• Work order:
A complete answer lists every line of the entries below where the string "clkFreq" appears.
--- START ---
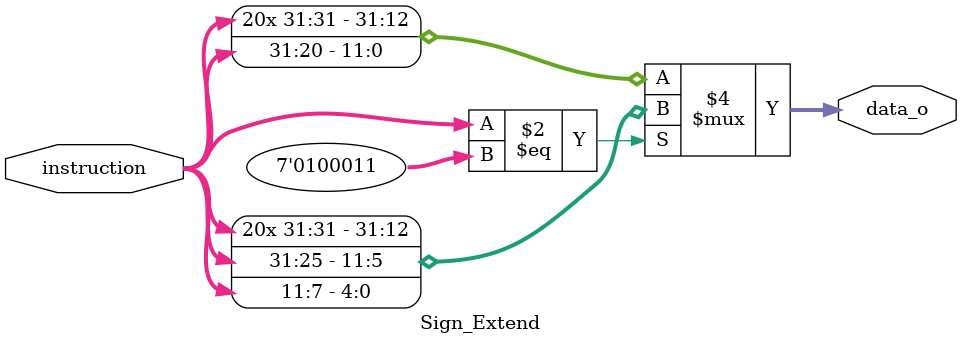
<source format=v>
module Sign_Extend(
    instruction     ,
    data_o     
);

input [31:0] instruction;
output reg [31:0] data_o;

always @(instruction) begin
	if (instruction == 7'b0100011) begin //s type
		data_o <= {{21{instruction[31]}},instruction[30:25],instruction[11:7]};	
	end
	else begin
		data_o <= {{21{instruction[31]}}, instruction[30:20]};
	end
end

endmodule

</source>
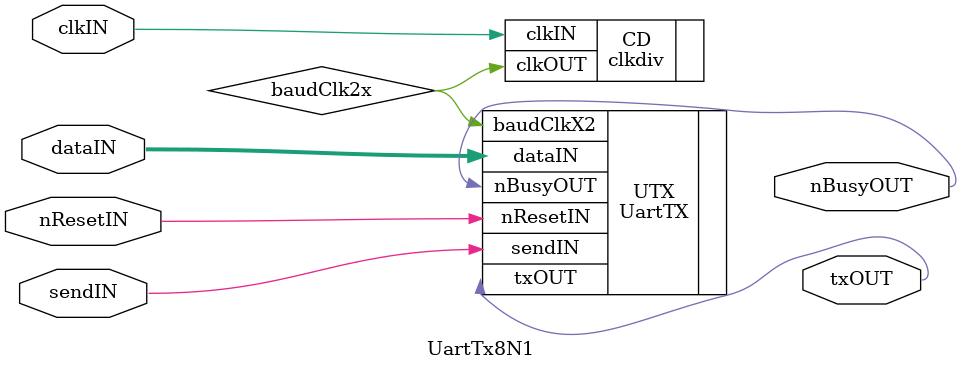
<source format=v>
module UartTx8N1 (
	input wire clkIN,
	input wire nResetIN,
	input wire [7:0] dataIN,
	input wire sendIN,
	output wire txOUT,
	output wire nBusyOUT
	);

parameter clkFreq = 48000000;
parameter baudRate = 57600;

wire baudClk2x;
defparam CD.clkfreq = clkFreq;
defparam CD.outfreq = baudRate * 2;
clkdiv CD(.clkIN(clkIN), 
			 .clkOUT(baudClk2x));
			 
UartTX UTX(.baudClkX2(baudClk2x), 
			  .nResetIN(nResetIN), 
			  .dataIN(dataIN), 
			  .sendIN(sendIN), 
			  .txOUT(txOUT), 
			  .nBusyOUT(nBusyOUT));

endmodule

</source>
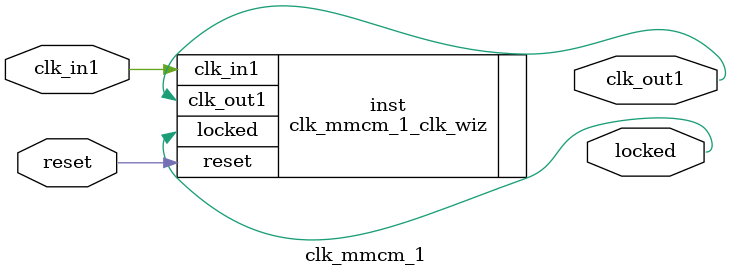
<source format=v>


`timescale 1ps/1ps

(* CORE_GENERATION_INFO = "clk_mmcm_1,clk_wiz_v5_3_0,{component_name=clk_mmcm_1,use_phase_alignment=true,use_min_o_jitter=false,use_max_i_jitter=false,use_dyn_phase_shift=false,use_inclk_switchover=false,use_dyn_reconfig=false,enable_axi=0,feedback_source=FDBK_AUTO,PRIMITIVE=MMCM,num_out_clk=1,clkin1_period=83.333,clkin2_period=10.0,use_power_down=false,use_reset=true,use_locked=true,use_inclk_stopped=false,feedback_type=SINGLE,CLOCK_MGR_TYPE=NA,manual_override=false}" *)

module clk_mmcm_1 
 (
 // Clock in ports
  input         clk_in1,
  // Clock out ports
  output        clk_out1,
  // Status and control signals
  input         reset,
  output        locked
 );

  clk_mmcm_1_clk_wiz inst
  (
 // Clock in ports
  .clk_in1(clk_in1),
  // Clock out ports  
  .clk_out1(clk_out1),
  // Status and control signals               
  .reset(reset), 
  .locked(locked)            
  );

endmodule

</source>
--- END ---
• Finished task:
parameter clkFreq = 48000000;
defparam CD.clkfreq = clkFreq;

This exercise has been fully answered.